Dataset entries
==*==

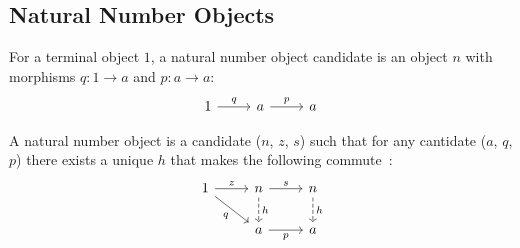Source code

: \subsection{Natural Number Objects}
\begin{definition}
	For a terminal object $1$, a natural number object candidate is an object $n$
	with morphisms $q: 1 \to a$ and $p: a \to a$:
	\[\begin{tikzcd}[ampersand replacement=\&]
		1 \& a \& a
		\arrow["q", from=1-1, to=1-2]
		\arrow["p", from=1-2, to=1-3]
	\end{tikzcd}\]

	A natural number object is a candidate ($n$, $z$, $s$) such that for any
	cantidate ($a$, $q$, $p$) there exists a unique $h$ that makes the following
	commute~\parencite{awodey:category_theory}:
	\[\begin{tikzcd}[ampersand replacement=\&]
		1 \& n \& n \\
		\& a \& a
		\arrow["z", from=1-1, to=1-2]
		\arrow["q"', from=1-1, to=2-2]
		\arrow["s", from=1-2, to=1-3]
		\arrow["p"', from=2-2, to=2-3]
		\arrow["h", dashed, from=1-2, to=2-2]
		\arrow["h", dashed, from=1-3, to=2-3]
	\end{tikzcd}\]
\end{definition}
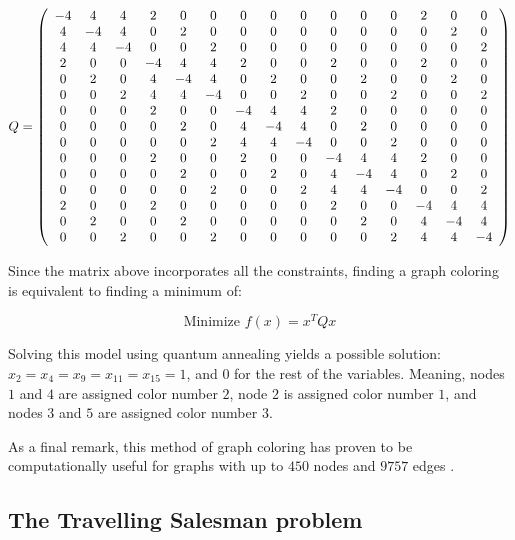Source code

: $$
Q = 
\left(
\begin{array}{*{15}c}
	-4 & 4 & 4 & 2 & 0 & 0 & 0 & 0 & 0 & 0 & 0 & 0 & 2 & 0 & 0 \\
	4 & -4 & 4 & 0 & 2 & 0 & 0 & 0 & 0 & 0 & 0 & 0 & 0 & 2 & 0 \\
	4 & 4 & -4 & 0 & 0 & 2 & 0 & 0 & 0 & 0 & 0 & 0 & 0 & 0 & 2 \\
	2 & 0 & 0 & -4 & 4 & 4 & 2 & 0 & 0 & 2 & 0 & 0 & 2 & 0 & 0 \\
	0 & 2 & 0 & 4 & -4 & 4 & 0 & 2 & 0 & 0 & 2 & 0 & 0 & 2 & 0 \\
	0 & 0 & 2 & 4 & 4 & -4 & 0 & 0 & 2 & 0 & 0 & 2 & 0 & 0 & 2 \\
	0 & 0 & 0 & 2 & 0 & 0 & -4 & 4 & 4 & 2 & 0 & 0 & 0 & 0 & 0 \\
	0 & 0 & 0 & 0 & 2 & 0 & 4 & -4 & 4 & 0 & 2 & 0 & 0 & 0 & 0 \\
	0 & 0 & 0 & 0 & 0 & 2 & 4 & 4 & -4 & 0 & 0 & 2 & 0 & 0 & 0 \\
	0 & 0 & 0 & 2 & 0 & 0 & 2 & 0 & 0 & -4 & 4 & 4 & 2 & 0 & 0 \\
	0 & 0 & 0 & 0 & 2 & 0 & 0 & 2 & 0 & 4 & -4 & 4 & 0 & 2 & 0 \\
	0 & 0 & 0 & 0 & 0 & 2 & 0 & 0 & 2 & 4 & 4 & -4 & 0 & 0 & 2 \\
	2 & 0 & 0 & 2 & 0 & 0 & 0 & 0 & 0 & 2 & 0 & 0 & -4 & 4 & 4 \\
	0 & 2 & 0 & 0 & 2 & 0 & 0 & 0 & 0 & 0 & 2 & 0 & 4 & -4 & 4 \\
	0 & 0 & 2 & 0 & 0 & 2 & 0 & 0 & 0 & 0 & 0 & 2 & 4 & 4 & -4 
\end{array}
\right)
$$

Since the matrix above incorporates all the constraints, finding a graph coloring is equivalent to finding a minimum of:

$$ \text{Minimize } f(x) = x^T Q x $$

Solving this model using quantum annealing yields a possible solution: $x_2 = x_4 = x_9 = x_{11} = x_{15} = 1$, and $0$ for the rest of the variables. Meaning, nodes $1$ and $4$ are assigned color number $2$, node $2$ is assigned color number $1$, and nodes $3$ and $5$ are assigned color number $3$.

As a final remark, this method of graph coloring has proven to be computationally useful for graphs with up to $450$ nodes and $9757$ edges \cite{Kochenberger2005}.


\subsection{The Travelling Salesman problem}
\label{sec:tsp-qubo}


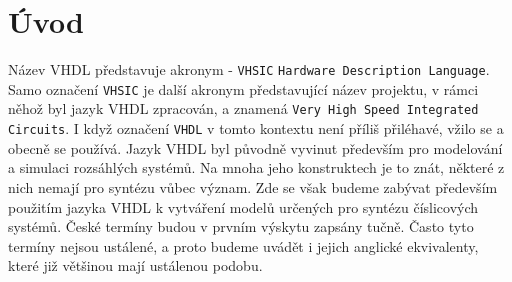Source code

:   \section{Úvod}
    Název VHDL představuje akronym - \texttt{VHSIC} \texttt{Hardware Des\-cription Language}. Samo 
    označení \texttt{VHSIC} je další akronym představující název projektu, v rámci něhož byl jazyk 
    VHDL zpracován, a znamená \texttt{Very High Speed Integrated Circuits}. I když označení 
    \texttt{VHDL} v tomto kontextu není příliš přiléhavé, vžilo se a obecně se používá. Jazyk VHDL 
    byl původně vyvinut především pro modelování a simulaci rozsáhlých systémů. Na mnoha jeho 
    konstruktech je to znát, některé z nich nemají pro syntézu vůbec význam. Zde se však budeme 
    zabývat především použitím jazyka VHDL k vytváření modelů určených pro syntézu číslicových 
    systémů. České termíny budou v prvním výskytu zapsány tučně. Často tyto termíny nejsou 
    ustálené, a proto budeme uvádět i jejich anglické ekvivalenty, které již většinou mají 
    ustálenou podobu.

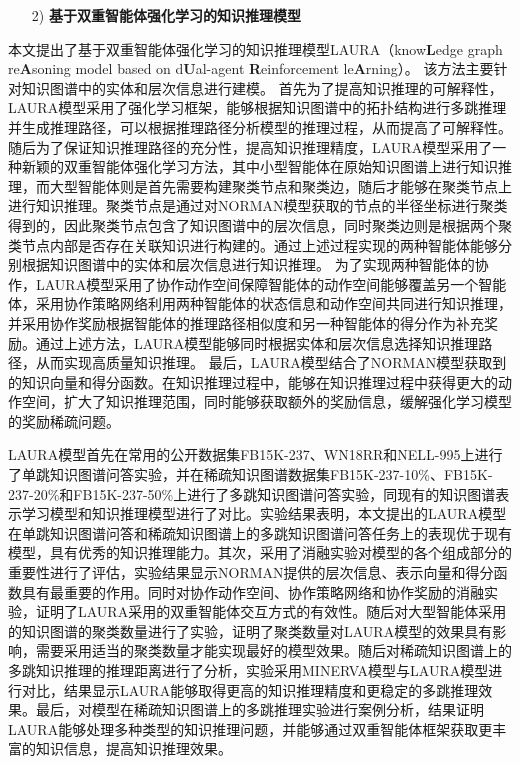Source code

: \documentclass[algorithmlist, AutoFakeBold, AutoFakeSlant, figurelist, tablelist, nomlist, engineering, openany]{seuthesix} %
\begin{document}
\begin{itemize}[leftmargin=*]
  \item [2)]\textbf{基于双重智能体强化学习的知识推理模型}
\end{itemize}


本文提出了基于双重智能体强化学习的知识推理模型LAURA（know\textbf{L}edge graph re\textbf{A}soning model based on d\textbf{U}al-agent \textbf{R}einforcement le\textbf{A}rning）。
该方法主要针对知识图谱中的实体和层次信息进行建模。
首先为了提高知识推理的可解释性，LAURA模型采用了强化学习框架，能够根据知识图谱中的拓扑结构进行多跳推理并生成推理路径，可以根据推理路径分析模型的推理过程，从而提高了可解释性。
随后为了保证知识推理路径的充分性，提高知识推理精度，LAURA模型采用了一种新颖的双重智能体强化学习方法，其中小型智能体在原始知识图谱上进行知识推理，而大型智能体则是首先需要构建聚类节点和聚类边，随后才能够在聚类节点上进行知识推理。聚类节点是通过对NORMAN模型获取的节点的半径坐标进行聚类得到的，因此聚类节点包含了知识图谱中的层次信息，同时聚类边则是根据两个聚类节点内部是否存在关联知识进行构建的。通过上述过程实现的两种智能体能够分别根据知识图谱中的实体和层次信息进行知识推理。
为了实现两种智能体的协作，LAURA模型采用了协作动作空间保障智能体的动作空间能够覆盖另一个智能体，采用协作策略网络利用两种智能体的状态信息和动作空间共同进行知识推理，并采用协作奖励根据智能体的推理路径相似度和另一种智能体的得分作为补充奖励。通过上述方法，LAURA模型能够同时根据实体和层次信息选择知识推理路径，从而实现高质量知识推理。
最后，LAURA模型结合了NORMAN模型获取到的知识向量和得分函数。在知识推理过程中，能够在知识推理过程中获得更大的动作空间，扩大了知识推理范围，同时能够获取额外的奖励信息，缓解强化学习模型的奖励稀疏问题。

LAURA模型首先在常用的公开数据集FB15K-237、WN18RR和NELL-995上进行了单跳知识图谱问答实验，并在稀疏知识图谱数据集FB15K-237-10\%、FB15K-237-20\%和FB15K-237-50\%上进行了多跳知识图谱问答实验，同现有的知识图谱表示学习模型和知识推理模型进行了对比。实验结果表明，本文提出的LAURA模型在单跳知识图谱问答和稀疏知识图谱上的多跳知识图谱问答任务上的表现优于现有模型，具有优秀的知识推理能力。其次，采用了消融实验对模型的各个组成部分的重要性进行了评估，实验结果显示NORMAN提供的层次信息、表示向量和得分函数具有最重要的作用。同时对协作动作空间、协作策略网络和协作奖励的消融实验，证明了LAURA采用的双重智能体交互方式的有效性。随后对大型智能体采用的知识图谱的聚类数量进行了实验，证明了聚类数量对LAURA模型的效果具有影响，需要采用适当的聚类数量才能实现最好的模型效果。随后对稀疏知识图谱上的多跳知识推理的推理距离进行了分析，实验采用MINERVA模型与LAURA模型进行对比，结果显示LAURA能够取得更高的知识推理精度和更稳定的多跳推理效果。最后，对模型在稀疏知识图谱上的多跳推理实验进行案例分析，结果证明LAURA能够处理多种类型的知识推理问题，并能够通过双重智能体框架获取更丰富的知识信息，提高知识推理效果。
\end{document}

==*==

#### TASK ITEM
Say, as a bare number, how many lines in the entries above include the string "that".

#### OUTPUT
2